‘Golden Monkey’ is more of a descriptor today than a grade or type of tea. However, that being said, traditionally it should only be used to describe what historically has been known as ‘Panyang Congou’, which is a place-specific black tea from eastern China.
One of the glorious, wonderful black teas upon which China has built quite a reputation, Golden Monkey (as Bai Lin) may or may not have tip, and may refer to a harvest of leaf that may consist of fairly small leaf up to fairly huge leaf. Depending on the provenance of the bushes or small trees from which the leaf is plucked (and their age), the leaf can also range from being quite youthful and assertive to showing maturity and softness. The description of the purveyor will help establish the particulars of the specific tea that you are purchasing.
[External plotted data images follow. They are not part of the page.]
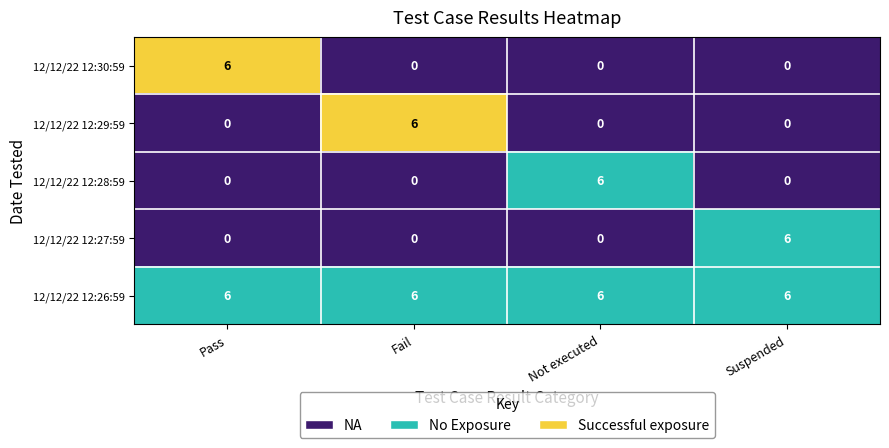

What is the spread (max minus min) of values at Fail?

6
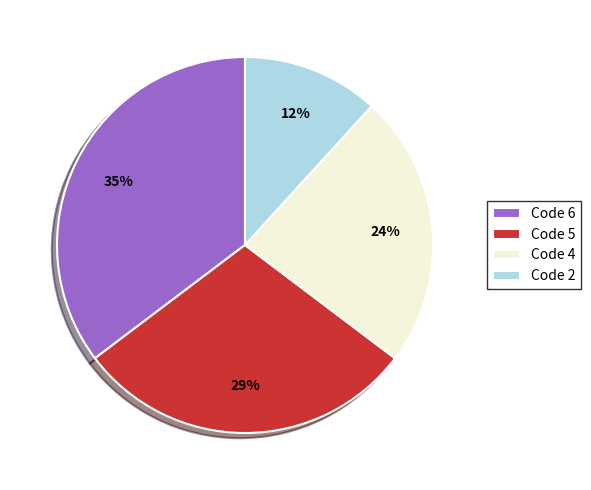

Is it true that Code 4 is 11% of the pie?

False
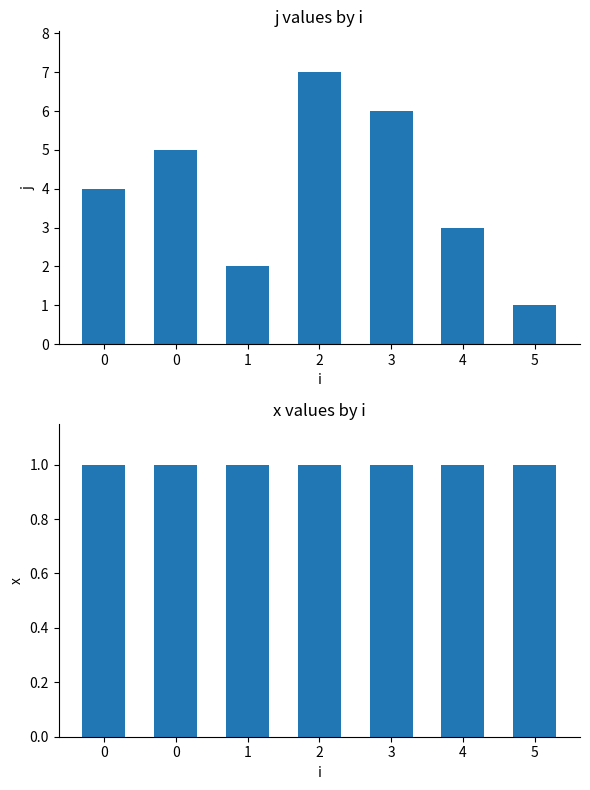

What is the approximate value of x at 0?

1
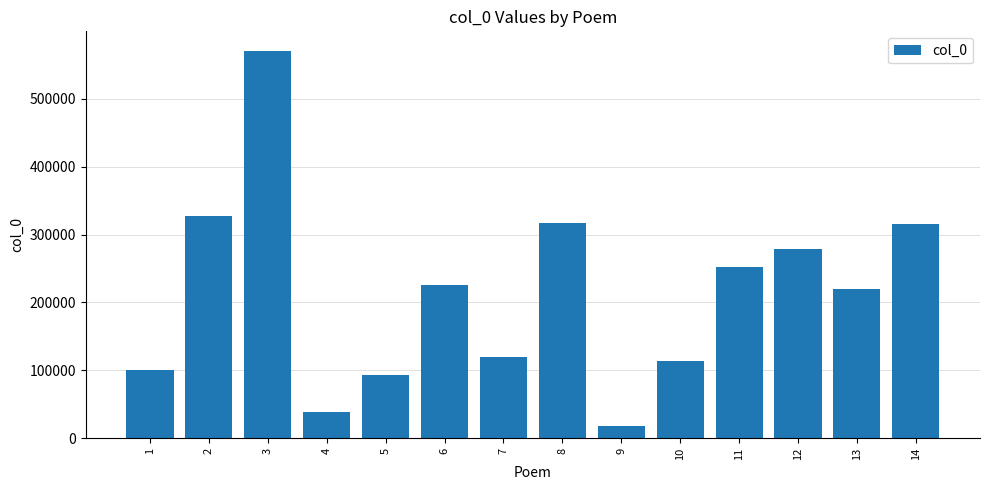

How many data points are less than 225340?

7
Naming a batch of leaf ‘Golden Monkey’ is a bit like using the term ‘Burgundy’ or ‘Blue Cheese’. The analogy is that the former could be a bottle of Santenay or the latter a wedge of Roquefort, but those are normally more specifically identified as such, whereas a regional bottling of a fine Pinot Noir or another ‘blued’ sheep’s milk cheese will merit a more general designation. Similarly, we here at Tea Trekker often have several teas that could be named ‘Golden Monkey, but we provide a more specific origin for those harvests. We reserve the ‘Golden Monkey’ title for a tea that is from the region in eastern China that is home to fine teas that are wonderful and distinctive in a certain style, but the pluck of which has not been kept separate so does not have a more specific harvest designation.
We here at Tea Trekker normally offer two ‘Golden Monkey’ plucks. One is often small leaf and the other large, because they do show quite differently. At the moment we have two Bai Lin offerings and one Golden Monkey. We also offer a Wai Shan Lao Shu, and a Jin Jun Mei, both of which most tea professionals would consider to be in the same ‘family’.
This batch of Golden Monkey, our ‘Extra-Tippy’, is in the style of what we believe to be the ‘original’ Panyang Congou style: small-ish leaf, well-plucked and nicely twisted, with an even, slightly cacao-y aromatic and flavor that is mounted on a super smooth body. The aromatic is pleasant and inviting and the aftertaste is pleasantly ‘returning’, in the Chinese fashion.
This delicious, full-flavored tea can be drunk neat (in the Asian style) or can be served with almost any normal additive, except lemon – yuk!